Признавая за русским народом право на революционную борьбу, Твен не понимает, какие реальные формы может и должна принять борьба против царизма. Порой он сбивается на защиту идеи
Через год после опубликования «Монолога царя» в США приехал Горький, и, выступая вместе с ним на одном собрании, Марк Твен прямо сказал: «Я всей душой сочувствую развернувшемуся в России движению за освобождение страны. Я уверен, что оно увенчается успехом, и оно заслуживает этого».
В том же 1906 году в Нью-Йорке состоялся большой митинг солидарности с русским революционным движением. На этом митинге было прочтено письмо Твена, в котором говорилось: «Мои симпатии безусловно на стороне русской революции. Это само собой разумеется… Россия уже слишком долго терпела управление, строящееся на лживых обещаниях, обманах, предательстве и топоре мясника… И надо надеяться, что пробудившийся народ, подымающийся во всей своей силе, вскоре положит конец этому режиму и установит вместо него республику. Быть может, многие из нас — даже и старики — еще доживут до того благословенного дня, когда цари и великие князья станут на земле такой же редкостью, какой, я полагаю, они всегда были на небесах».
Памфлет «Монолог царя» и выступления Твена на собраниях в честь русской революции тогда же стали достоянием американской печати (нельзя, впрочем, пройти мимо того несколько неожиданного обстоятельства, что даже «Монолог царя» на протяжении полувека с лишним оставался в США только журнальной публикацией и в американские собрания сочинений писателя не входит до сих пор). Но вот мысли, возникшие у Твена в связи с одной беседой о России, состоявшейся в 1906 году, он доверил только своей «Автобиографии».
Под датой «Пятница 30 марта 1906 года» в «Автобиографию» вошел интереснейший рассказ об этой беседе.
В ней привлекают внимание не столько соображения Твена о слабо знакомом ему русском революционном движении, сколько грустные раздумья писателя об Америке.
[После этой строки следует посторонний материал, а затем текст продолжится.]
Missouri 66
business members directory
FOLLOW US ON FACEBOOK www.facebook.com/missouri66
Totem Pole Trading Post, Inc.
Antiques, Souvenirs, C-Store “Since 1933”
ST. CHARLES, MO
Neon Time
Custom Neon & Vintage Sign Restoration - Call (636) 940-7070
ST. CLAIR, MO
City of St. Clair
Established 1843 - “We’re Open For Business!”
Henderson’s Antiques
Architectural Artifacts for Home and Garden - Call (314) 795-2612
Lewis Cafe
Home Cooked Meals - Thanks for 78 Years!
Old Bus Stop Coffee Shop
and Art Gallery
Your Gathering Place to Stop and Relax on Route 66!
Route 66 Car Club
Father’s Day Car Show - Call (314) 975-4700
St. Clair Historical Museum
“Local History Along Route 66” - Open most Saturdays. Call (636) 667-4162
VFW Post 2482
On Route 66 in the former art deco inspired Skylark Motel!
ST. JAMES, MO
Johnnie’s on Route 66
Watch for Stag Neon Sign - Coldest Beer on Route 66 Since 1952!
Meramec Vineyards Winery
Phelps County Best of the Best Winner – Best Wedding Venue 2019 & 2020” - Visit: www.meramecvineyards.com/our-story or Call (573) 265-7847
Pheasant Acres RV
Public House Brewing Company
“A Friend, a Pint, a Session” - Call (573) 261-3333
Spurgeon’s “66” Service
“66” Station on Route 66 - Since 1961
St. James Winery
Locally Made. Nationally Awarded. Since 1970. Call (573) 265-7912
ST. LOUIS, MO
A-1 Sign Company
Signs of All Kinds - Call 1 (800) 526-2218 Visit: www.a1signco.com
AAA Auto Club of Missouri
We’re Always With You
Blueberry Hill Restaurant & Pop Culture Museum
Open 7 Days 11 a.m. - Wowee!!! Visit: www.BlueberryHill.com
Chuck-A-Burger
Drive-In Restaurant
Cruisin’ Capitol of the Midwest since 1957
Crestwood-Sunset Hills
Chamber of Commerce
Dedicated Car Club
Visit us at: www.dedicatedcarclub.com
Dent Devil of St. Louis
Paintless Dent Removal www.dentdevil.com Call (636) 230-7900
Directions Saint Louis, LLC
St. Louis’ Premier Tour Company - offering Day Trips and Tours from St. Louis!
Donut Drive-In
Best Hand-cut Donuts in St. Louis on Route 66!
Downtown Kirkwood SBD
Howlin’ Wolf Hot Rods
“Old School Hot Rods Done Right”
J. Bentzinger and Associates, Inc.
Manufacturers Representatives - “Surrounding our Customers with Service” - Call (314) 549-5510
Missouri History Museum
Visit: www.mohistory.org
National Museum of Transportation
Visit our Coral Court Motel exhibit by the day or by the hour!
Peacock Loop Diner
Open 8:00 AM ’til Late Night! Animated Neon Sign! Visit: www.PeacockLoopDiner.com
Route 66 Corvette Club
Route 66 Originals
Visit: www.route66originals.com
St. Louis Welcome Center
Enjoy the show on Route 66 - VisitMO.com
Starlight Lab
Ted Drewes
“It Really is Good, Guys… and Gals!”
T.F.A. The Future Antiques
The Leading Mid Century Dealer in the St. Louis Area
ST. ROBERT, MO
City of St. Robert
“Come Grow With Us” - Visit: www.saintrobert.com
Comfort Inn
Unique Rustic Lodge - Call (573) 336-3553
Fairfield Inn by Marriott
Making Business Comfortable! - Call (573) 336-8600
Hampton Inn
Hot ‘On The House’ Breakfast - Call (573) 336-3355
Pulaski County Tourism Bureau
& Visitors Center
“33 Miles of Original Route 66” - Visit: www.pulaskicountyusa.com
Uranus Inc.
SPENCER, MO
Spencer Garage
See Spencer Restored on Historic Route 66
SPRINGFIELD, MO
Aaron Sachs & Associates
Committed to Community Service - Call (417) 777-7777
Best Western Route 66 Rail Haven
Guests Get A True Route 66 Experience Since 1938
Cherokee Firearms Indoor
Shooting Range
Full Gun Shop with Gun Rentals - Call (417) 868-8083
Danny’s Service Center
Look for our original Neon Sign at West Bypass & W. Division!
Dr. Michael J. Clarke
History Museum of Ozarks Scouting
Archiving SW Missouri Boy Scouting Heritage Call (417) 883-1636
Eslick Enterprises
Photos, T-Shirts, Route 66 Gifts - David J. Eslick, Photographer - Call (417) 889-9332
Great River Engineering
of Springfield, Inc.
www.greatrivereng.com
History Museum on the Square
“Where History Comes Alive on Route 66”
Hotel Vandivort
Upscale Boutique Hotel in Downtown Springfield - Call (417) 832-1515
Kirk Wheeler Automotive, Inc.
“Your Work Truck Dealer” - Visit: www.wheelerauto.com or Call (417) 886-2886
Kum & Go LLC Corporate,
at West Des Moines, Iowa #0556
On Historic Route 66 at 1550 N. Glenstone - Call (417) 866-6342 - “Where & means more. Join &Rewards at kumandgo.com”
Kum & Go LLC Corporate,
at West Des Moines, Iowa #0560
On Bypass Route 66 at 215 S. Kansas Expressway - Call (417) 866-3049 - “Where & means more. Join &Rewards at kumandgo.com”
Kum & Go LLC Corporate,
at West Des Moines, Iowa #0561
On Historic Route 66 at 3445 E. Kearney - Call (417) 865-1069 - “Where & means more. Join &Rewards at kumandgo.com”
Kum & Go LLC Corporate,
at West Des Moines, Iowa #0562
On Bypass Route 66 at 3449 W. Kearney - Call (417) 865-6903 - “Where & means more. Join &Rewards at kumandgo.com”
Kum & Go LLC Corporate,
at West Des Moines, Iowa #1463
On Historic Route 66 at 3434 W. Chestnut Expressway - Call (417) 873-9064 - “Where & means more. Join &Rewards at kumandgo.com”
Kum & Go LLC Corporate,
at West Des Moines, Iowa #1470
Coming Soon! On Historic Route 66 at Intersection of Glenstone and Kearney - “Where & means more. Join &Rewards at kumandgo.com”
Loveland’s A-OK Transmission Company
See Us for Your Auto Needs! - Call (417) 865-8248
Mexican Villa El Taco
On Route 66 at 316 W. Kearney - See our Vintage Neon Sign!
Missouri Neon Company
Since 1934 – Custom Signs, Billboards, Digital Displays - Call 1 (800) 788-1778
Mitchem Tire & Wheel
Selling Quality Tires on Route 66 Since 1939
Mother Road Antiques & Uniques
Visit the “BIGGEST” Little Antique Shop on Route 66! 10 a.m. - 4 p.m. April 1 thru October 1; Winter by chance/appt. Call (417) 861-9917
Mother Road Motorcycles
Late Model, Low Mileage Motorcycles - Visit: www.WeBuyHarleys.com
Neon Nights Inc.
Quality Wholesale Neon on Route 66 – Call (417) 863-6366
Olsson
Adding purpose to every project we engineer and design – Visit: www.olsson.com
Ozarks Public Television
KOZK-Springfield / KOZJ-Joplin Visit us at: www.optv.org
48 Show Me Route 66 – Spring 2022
С человеком, который приехал в США, «предполагая зажечь огонь благородного сочувствия» к русской революции в сердцах американцев — этой «нации счастливых поклонников свободы», Марк Твен поделился поразительными мыслями. «Я сказал ему, — читаем мы в «Автобиографии», — то, что считаю истиной: что наше христианство, которым мы издавна гордимся — если не сказать кичимся, — давно уже превратилось в мертвую оболочку, в притворство, в лицемерие; что мы утратили прежнее сочувствие к угнетенным народам, борющимся за свою жизнь и свободу; что мы либо холодно-равнодушны к подобным вещам, либо презрительно над ними смеемся, и что этот смех — единственный отклик, который они вызывают у нашей прессы и всей нации…»
Как измерить тоску, заставившую Твена, верного американского патриота, любившего свою родину незатухающей сыновней любовью, дополнить эти мрачные слова еще более горькими суждениями о своих соотечественниках?! На митинги сторонников русской революции, заметил писатель, «не придут люди, имеющие право называть себя представителями американцев или даже просто американцами… аудитория будет состоять из иностранцев, которые сами страдали еще так недавно, что не успели американизироваться и сердца их еще не превратились в камень».